- Instructions to follow -
In the data that follows, find each line containing "Copilot" and copy it.

- Available records -
+-------+

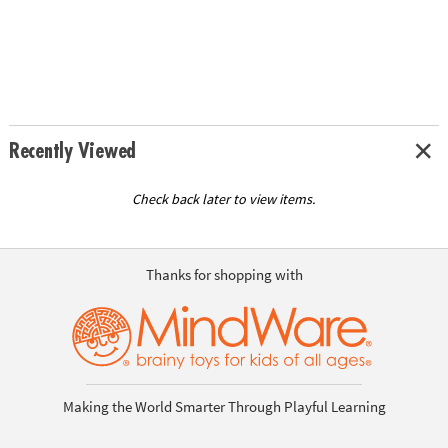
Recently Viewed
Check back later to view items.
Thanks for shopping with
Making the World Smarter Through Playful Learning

+-------+

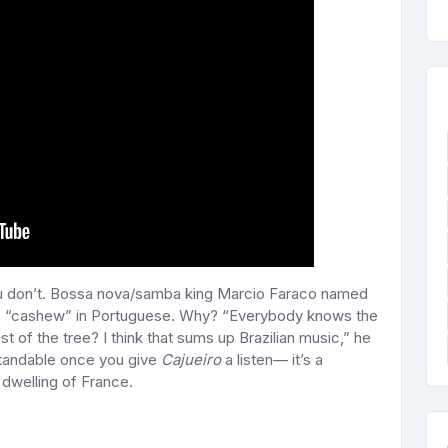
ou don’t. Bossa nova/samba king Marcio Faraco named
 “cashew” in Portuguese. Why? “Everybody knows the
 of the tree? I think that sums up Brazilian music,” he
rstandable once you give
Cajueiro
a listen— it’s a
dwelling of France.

+-------+

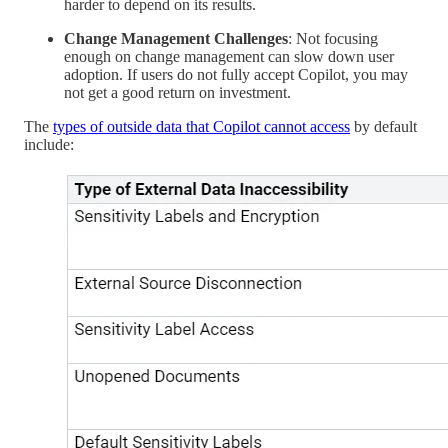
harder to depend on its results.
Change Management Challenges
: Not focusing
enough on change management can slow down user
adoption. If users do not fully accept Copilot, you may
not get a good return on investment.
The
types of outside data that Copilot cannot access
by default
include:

+-------+

- Solved problem -
adoption. If users do not fully accept Copilot, you may
types of outside data that Copilot cannot access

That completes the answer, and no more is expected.